Nivala, Peter T., James, Susan P.
Journal of materials science 2020 v.55 no.8 pp. 3668-3683
activation energy, copper, energy, foams, prediction, raw materials
Master sintering curves (MSCs) were developed for monolithic nickel-titanium (NiTi) and composite NiTi-copper specimens densified by spark plasma sintering (SPS) to efficiently establish the density–process parameter relationship. NiTi-copper specimens simulated the porogen (a.k.a. space holder) replication technique used to fabricate NiTi open-cell foams. The effect of copper porogens on the densification behavior of NiTi powder was examined through the comparison of the generated MSCs. Several additional monolithic NiTi specimens and a NiTi open-cell foam specimen were sintered isothermally to verify the accuracy of the generated MSCs. The experimental data indicated the copper porogens had little-to-no effect on the densification behavior of NiTi powder.

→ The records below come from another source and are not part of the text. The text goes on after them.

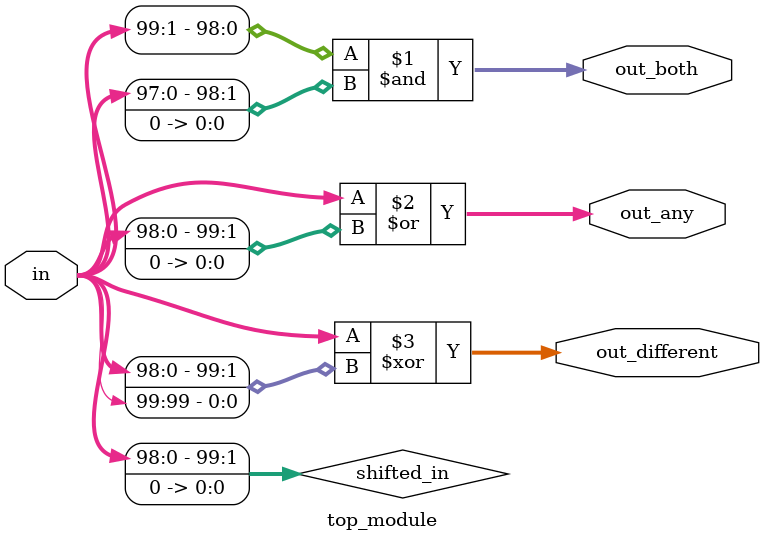
<source format=sv>
module top_module (
    input [99:0] in,
    output [98:0] out_both,
    output [99:0] out_any,
    output [99:0] out_different
);

    wire [99:0] shifted_in;

    assign shifted_in = {in[98:0], 1'b0};  // Shift 'in' by 1 bit to the right

    assign out_both = in[99:1] & shifted_in[98:0];  // 99-bit AND operation
    assign out_any = in | {shifted_in[99:1], 1'b0}; // 100-bit OR operation including the shifted bits
    assign out_different = in ^ {shifted_in[99:1], in[99]};  // 100-bit XOR operation with wrap-around

endmodule

</source>
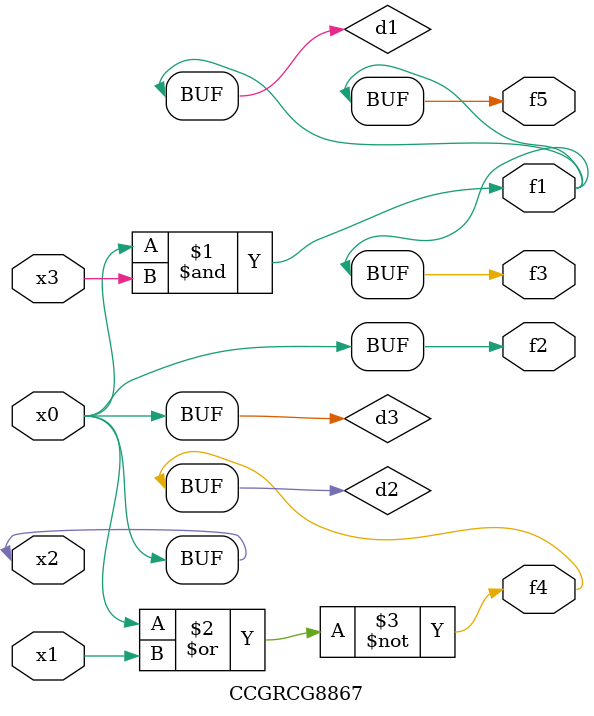
<source format=v>
module CCGRCG8867(
	input x0, x1, x2, x3,
	output f1, f2, f3, f4, f5
);

	wire d1, d2, d3;

	and (d1, x2, x3);
	nor (d2, x0, x1);
	buf (d3, x0, x2);
	assign f1 = d1;
	assign f2 = d3;
	assign f3 = d1;
	assign f4 = d2;
	assign f5 = d1;
endmodule

</source>
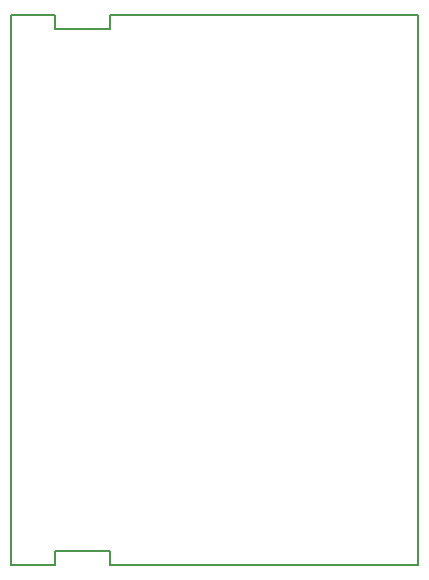
<source format=gbr>
G04 #@! TF.GenerationSoftware,KiCad,Pcbnew,8.0.1*
G04 #@! TF.CreationDate,2024-06-18T22:12:42-04:00*
G04 #@! TF.ProjectId,OdysseyDaughterCardHorizSyncGenerator,4f647973-7365-4794-9461-756768746572,1.0*
G04 #@! TF.SameCoordinates,Original*
G04 #@! TF.FileFunction,Profile,NP*
%FSLAX46Y46*%
G04 Gerber Fmt 4.6, Leading zero omitted, Abs format (unit mm)*
G04 Created by KiCad (PCBNEW 8.0.1) date 2024-06-18 22:12:42*
%MOMM*%
%LPD*%
G01*
G04 APERTURE LIST*
G04 #@! TA.AperFunction,Profile*
%ADD10C,0.150000*%
G04 #@! TD*
G04 APERTURE END LIST*
D10*
X126175000Y-77700000D02*
X122425000Y-77700000D01*
X156845000Y-77700000D02*
X130775000Y-77700000D01*
X126175000Y-78900000D02*
X126175000Y-77700000D01*
X122425000Y-124300000D02*
X126175000Y-124300000D01*
X130775000Y-124300000D02*
X156845000Y-124300000D01*
X130775000Y-77700000D02*
X130775000Y-78900000D01*
X126175000Y-123100000D02*
X130775000Y-123100000D01*
X122425000Y-124300000D02*
X122425000Y-77700000D01*
X130775000Y-123100000D02*
X130775000Y-124300000D01*
X156845000Y-77700000D02*
X156845000Y-124300000D01*
X126175000Y-124300000D02*
X126175000Y-123100000D01*
X130775000Y-78900000D02*
X126175000Y-78900000D01*
M02*

</source>
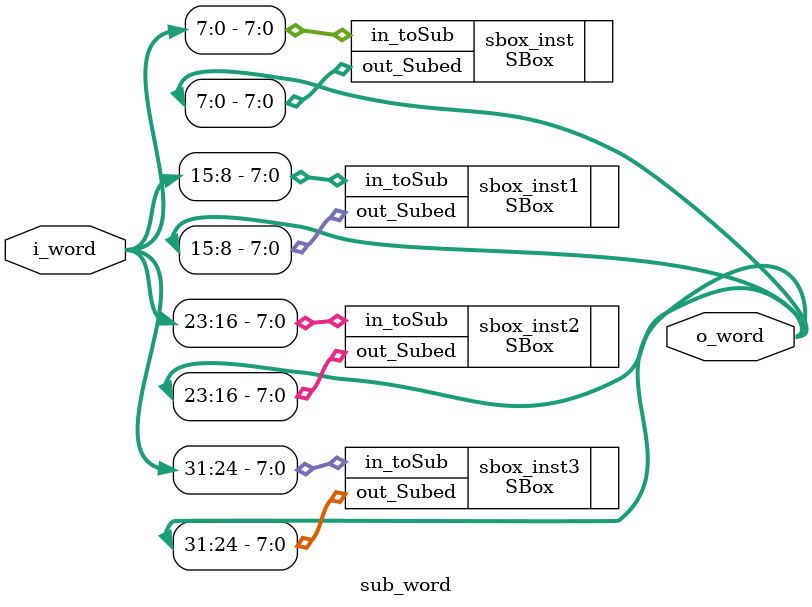
<source format=v>
/*
  *
  * Module: sub_word
  * Description: Substitutes each byte of the input word with a byte from the S-Box
  * 
  * Inputs:
  *  i_word[31:0] - The input word
  * Outputs:
  *  o_word[31:0] - The output word with each byte substituted
  *
  * Author: Amir Anwar
  * Date: 2023-4-28
  *
*/
`include "sbox.v"

module sub_word(
  input [31:0] i_word,
  output [31:0] o_word
);

  // Instantiate the S-Box module 4 times

  // 1st byte substitution
  SBox sbox_inst(
    .in_toSub(i_word[7:0]),
    .out_Subed(o_word[7:0])
  );

  // 2nd byte substitution
  SBox sbox_inst1(
    .in_toSub(i_word[15:8]),
    .out_Subed(o_word[15:8])
  );

  // 3rd byte substitution
  SBox sbox_inst2(
    .in_toSub(i_word[23:16]),
    .out_Subed(o_word[23:16])
  );

  // 4th byte substitution
  SBox sbox_inst3(
    .in_toSub(i_word[31:24]),
    .out_Subed(o_word[31:24])
  );

endmodule

</source>
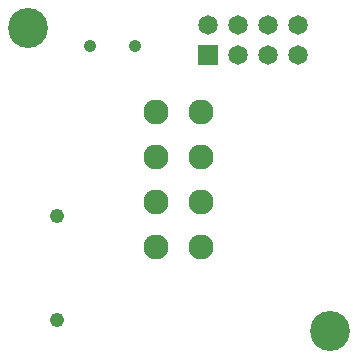
<source format=gbs>
%FSLAX24Y24*%
%MOIN*%
G70*
G01*
G75*
G04 Layer_Color=16711935*
%ADD10R,0.0710X0.0300*%
%ADD11R,0.1024X0.0787*%
%ADD12R,0.0532X0.0157*%
%ADD13R,0.0748X0.0630*%
%ADD14R,0.0748X0.0472*%
%ADD15R,0.0787X0.0827*%
%ADD16R,0.0150X0.0200*%
%ADD17R,0.0291X0.0728*%
%ADD18R,0.0787X0.0157*%
%ADD19R,0.0118X0.0472*%
%ADD20R,0.0472X0.0118*%
%ADD21R,0.0236X0.0098*%
%ADD22R,0.0295X0.0472*%
%ADD23R,0.0200X0.0150*%
%ADD24R,0.0300X0.0250*%
%ADD25R,0.0335X0.0138*%
%ADD26R,0.0138X0.0315*%
%ADD27R,0.0250X0.0300*%
%ADD28R,0.0118X0.0165*%
%ADD29R,0.0165X0.0118*%
%ADD30C,0.0100*%
%ADD31C,0.0120*%
%ADD32C,0.0050*%
%ADD33C,0.0060*%
%ADD34C,0.0140*%
%ADD35C,0.0080*%
%ADD36C,0.0098*%
%ADD37C,0.0160*%
%ADD38C,0.0433*%
%ADD39C,0.0591*%
%ADD40R,0.0591X0.0591*%
%ADD41C,0.0354*%
%ADD42C,0.1250*%
%ADD43C,0.0180*%
%ADD44C,0.0200*%
%ADD45C,0.0300*%
%ADD46R,0.1120X0.1120*%
%ADD47C,0.0787*%
%ADD48C,0.0059*%
%ADD49R,0.0760X0.0350*%
%ADD50R,0.1074X0.0837*%
%ADD51R,0.0582X0.0207*%
%ADD52R,0.0798X0.0680*%
%ADD53R,0.0798X0.0522*%
%ADD54R,0.0837X0.0877*%
%ADD55R,0.0200X0.0250*%
%ADD56R,0.0341X0.0778*%
%ADD57R,0.0837X0.0207*%
%ADD58R,0.0168X0.0522*%
%ADD59R,0.0522X0.0168*%
%ADD60R,0.0286X0.0148*%
%ADD61R,0.0345X0.0522*%
%ADD62R,0.0190X0.0240*%
%ADD63R,0.0250X0.0200*%
%ADD64R,0.0350X0.0300*%
%ADD65R,0.0375X0.0178*%
%ADD66R,0.0178X0.0355*%
%ADD67R,0.0300X0.0350*%
%ADD68R,0.0158X0.0206*%
%ADD69R,0.0206X0.0158*%
%ADD70C,0.0483*%
%ADD71C,0.0651*%
%ADD72R,0.0651X0.0651*%
%ADD73C,0.0414*%
%ADD74C,0.1330*%
%ADD75C,0.0837*%
D70*
X22197Y41598D02*
D03*
Y45042D02*
D03*
D71*
X29250Y51400D02*
D03*
Y50400D02*
D03*
X28250Y51400D02*
D03*
Y50400D02*
D03*
X27250Y51400D02*
D03*
X30250Y50400D02*
D03*
Y51400D02*
D03*
D72*
X27250Y50400D02*
D03*
D73*
X23300Y50700D02*
D03*
X24800D02*
D03*
D74*
X21250Y51300D02*
D03*
X31300Y41200D02*
D03*
D75*
X25500Y44000D02*
D03*
Y48500D02*
D03*
X27000Y45500D02*
D03*
Y47000D02*
D03*
Y48500D02*
D03*
X25500Y45500D02*
D03*
Y47000D02*
D03*
X27000Y44000D02*
D03*
M02*

</source>
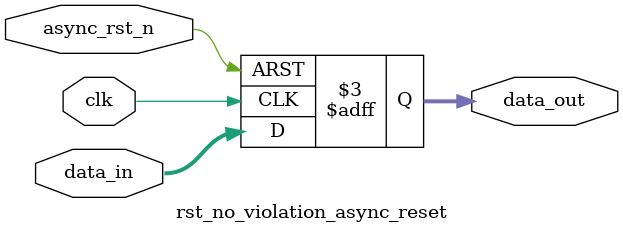
<source format=sv>

module rst_no_violation_async_reset (
  input wire clk,
  input wire async_rst_n,
  input wire [7:0] data_in,
  output logic [7:0] data_out
);

  // Async reset properly used in sensitivity list
  always_ff @(posedge clk or negedge async_rst_n) begin
    if (!async_rst_n)
      data_out <= 8'h00;
    else
      data_out <= data_in;
  end

endmodule


</source>
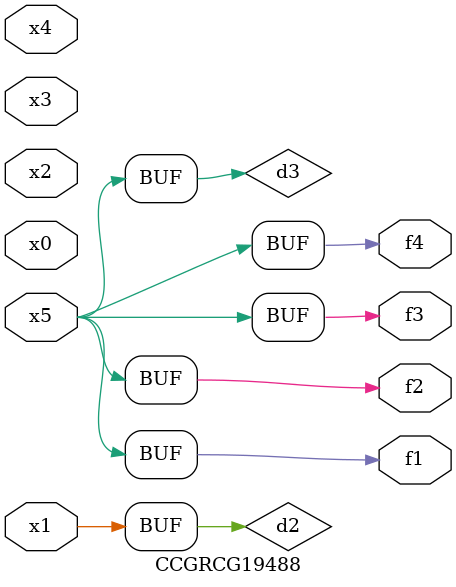
<source format=v>
module CCGRCG19488(
	input x0, x1, x2, x3, x4, x5,
	output f1, f2, f3, f4
);

	wire d1, d2, d3;

	not (d1, x5);
	or (d2, x1);
	xnor (d3, d1);
	assign f1 = d3;
	assign f2 = d3;
	assign f3 = d3;
	assign f4 = d3;
endmodule

</source>
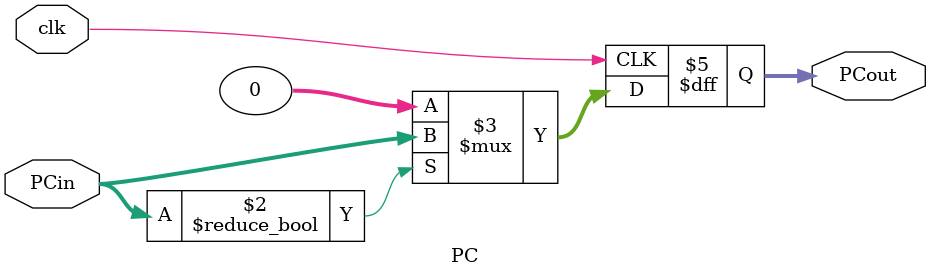
<source format=v>
`timescale 1ns/1ns

module PC (
    input clk,
    input [31:0] PCin,
    output reg [31:0] PCout
);

initial begin
    PCout = 32'd0;
end

always @(posedge clk)
    begin
        PCout = (PCin) ? PCin : 32'd0;
    end
    
endmodule
</source>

Using an apparent activation energy of 201 kJ mol⁻¹, both MSCs were able to predict the final density of the validation specimens within 1.2%. The current study demonstrated the successful application of the MSC concept to the SPS of monolithic NiTi and composite NiTi-copper specimens enabling accurate predictions of final specimen density based on any arbitrary time–temperature sintering profile. This efficient mapping of the density–process parameter space has eliminated the trial-and-error methodology typically used and has resulted in significant savings of time, energy, and raw materials.